Margheriti was an endlessly busy genre-hopper and special effects craftsman with a career going back to the late 1950s.  He was best known in the 1960's for his sci-fi space operas, but he also made various peplum, 007 ripoffs, and gothic horrors, followed in the '70s by several westerns and crime thrillers, but it was in the '80s that he found a niche with a string of junglesploitation potboilers inspired by films as varied as THE WILD GEESE, APOCALYPSE NOW, RAIDERS OF THE LOST ARK, and the RAMBO films.  Margheriti died in 2002, and a few years before his death, he mentioned in an interview with Video Watchdog that he more or less felt YOR was junk and didn't really care for it.  But oddly, it's YOR that's become one of his most recognized films.  Known as much for his special effects and miniature construction as he was for directing, Margheriti uses his signature methods on YOR, often embarrassingly so as in this scene where a Yor action figure is clearly subbed in for Reb Brown during a stunt shot.  You can't really miss it.

Margheriti's use of miniatures worked in the '50s and '60s, but was getting pretty stale by the '70s (a badly-designed tornado destroying a miniature dam in 1979's KILLER FISH was particularly laughable).  While miniatures were still being used by the likes of George Lucas in the STAR WARS films and Ridley Scott in ALIEN and BLADE RUNNER, both took painstaking efforts to make them look as believable as possible.  I'm pretty sure Margheriti just used a Conan doll for the above clip.  Margheriti continued making films into the late 1990s, at which point Italian cinema was largely in decline and older, experienced directors were having a hard time finding work.  That may very well be the case, but with Margheriti, it's also possible that his (and other aged, old-school Italian directors who are still with us but haven't worked in years) was a situation of a set-in-his-ways craftsman who was unwilling--or unable--to change with the times.  Margheriti could stage a huge explosion as well as any director who ever stepped on a movie set, but even his most ardent supporters and/or CGI-haters would be hard-pressed to defend his use of toy cars and models on what looks like a Hot Wheels tabletop racetrack in his last film, 1997's VIRTUAL WEAPON.

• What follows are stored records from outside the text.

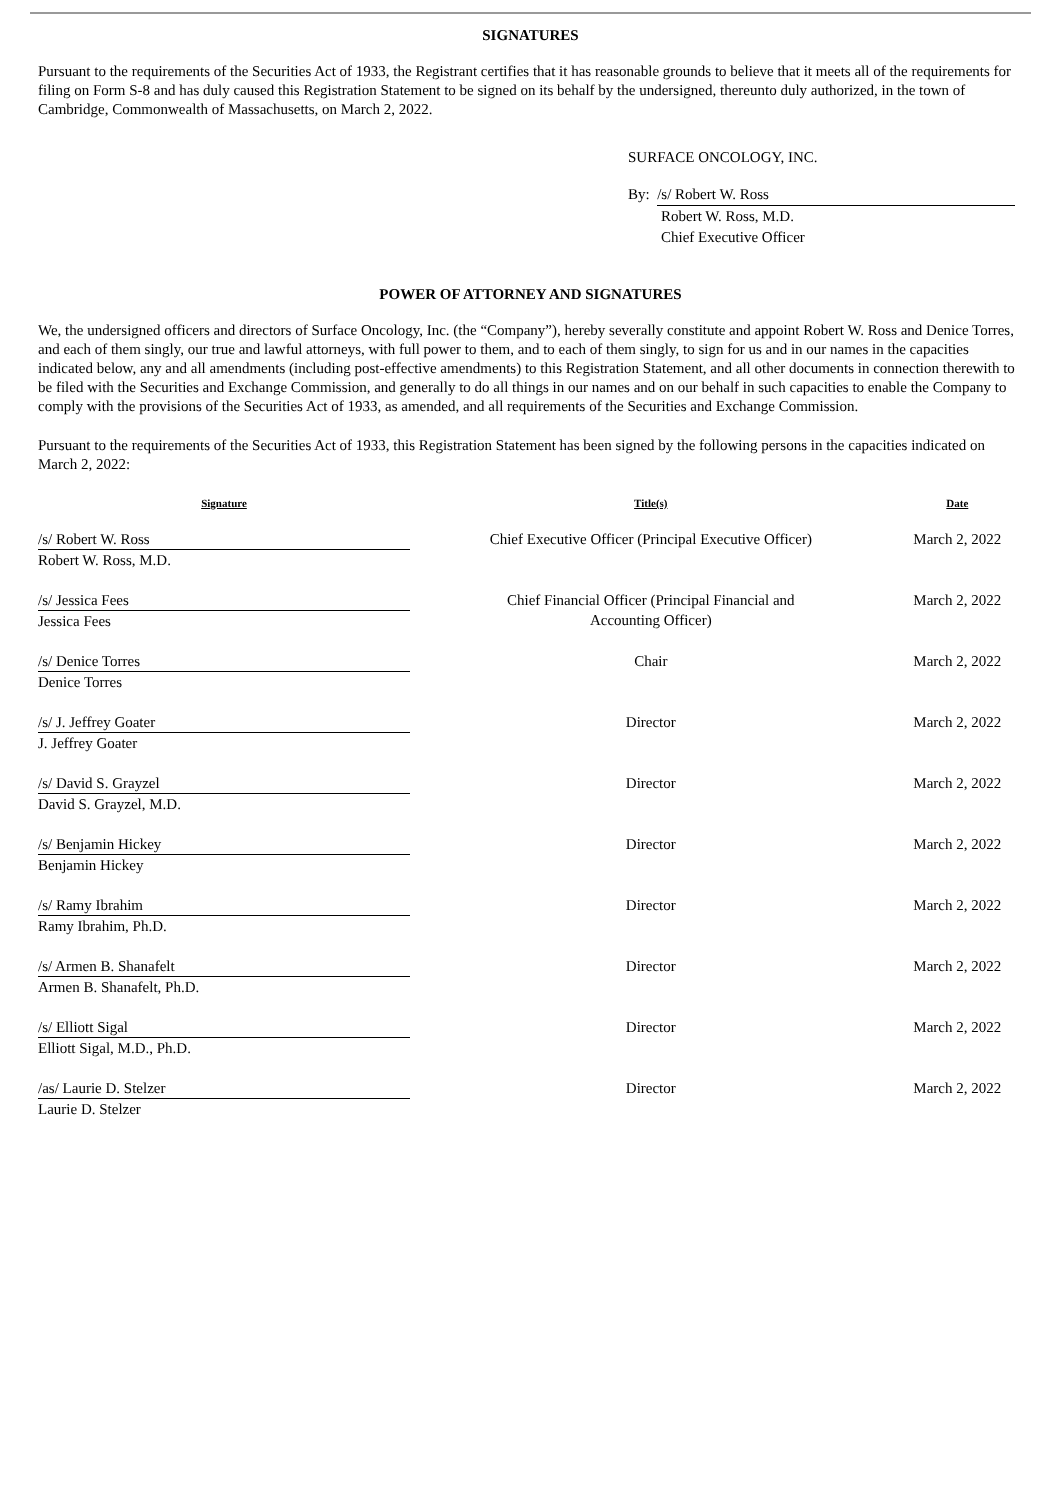SIGNATURES
Pursuant to the requirements of the Securities Act of 1933, the Registrant certifies that it has reasonable grounds to believe that it meets all of the requirements for filing on Form S-8 and has duly caused this Registration Statement to be signed on its behalf by the undersigned, thereunto duly authorized, in the town of Cambridge, Commonwealth of Massachusetts, on March 2, 2022.
SURFACE ONCOLOGY, INC.
By: /s/ Robert W. Ross
Robert W. Ross, M.D.
Chief Executive Officer
POWER OF ATTORNEY AND SIGNATURES
We, the undersigned officers and directors of Surface Oncology, Inc. (the “Company”), hereby severally constitute and appoint Robert W. Ross and Denice Torres, and each of them singly, our true and lawful attorneys, with full power to them, and to each of them singly, to sign for us and in our names in the capacities indicated below, any and all amendments (including post-effective amendments) to this Registration Statement, and all other documents in connection therewith to be filed with the Securities and Exchange Commission, and generally to do all things in our names and on our behalf in such capacities to enable the Company to comply with the provisions of the Securities Act of 1933, as amended, and all requirements of the Securities and Exchange Commission.
Pursuant to the requirements of the Securities Act of 1933, this Registration Statement has been signed by the following persons in the capacities indicated on March 2, 2022:
| Signature | Title(s) | Date |
| --- | --- | --- |
| /s/ Robert W. Ross Robert W. Ross, M.D. | Chief Executive Officer (Principal Executive Officer) | March 2, 2022 |
| /s/ Jessica Fees Jessica Fees | Chief Financial Officer (Principal Financial and Accounting Officer) | March 2, 2022 |
| /s/ Denice Torres Denice Torres | Chair | March 2, 2022 |
| /s/ J. Jeffrey Goater J. Jeffrey Goater | Director | March 2, 2022 |
| /s/ David S. Grayzel David S. Grayzel, M.D. | Director | March 2, 2022 |
| /s/ Benjamin Hickey Benjamin Hickey | Director | March 2, 2022 |
| /s/ Ramy Ibrahim Ramy Ibrahim, Ph.D. | Director | March 2, 2022 |
| /s/ Armen B. Shanafelt Armen B. Shanafelt, Ph.D. | Director | March 2, 2022 |
| /s/ Elliott Sigal Elliott Sigal, M.D., Ph.D. | Director | March 2, 2022 |
| /as/ Laurie D. Stelzer Laurie D. Stelzer | Director | March 2, 2022 |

YOR: THE HUNTER FROM THE FUTURE is a bad movie.  But it's a gloriously fun bad movie.  And for all his talk of not really caring for it, Margheriti's style is too apparent throughout for him to have not cared what was going on.  He loved his models and miniatures, and he stuck with them until the bitter end.  Margheriti didn't live long enough to see the rejuvenated interest in Italian cult cinema that started just a year or two after his passing (I'm glad guys like Enzo G. Castellari, Sergio Martino, Ruggero Deodato, and Umberto Lenzi, to name just a few, are still with us to see how revered their films have become to cult fans).  He'd probably be shocked to find that YOR aired on TCM.  The cult of YOR was strong enough to prompt Sony to release it as part of their "Columbia Classics" made-to-order DVD line, available online or from Warner Archive in a surprisingly pristine anamorphic widescreen transfer.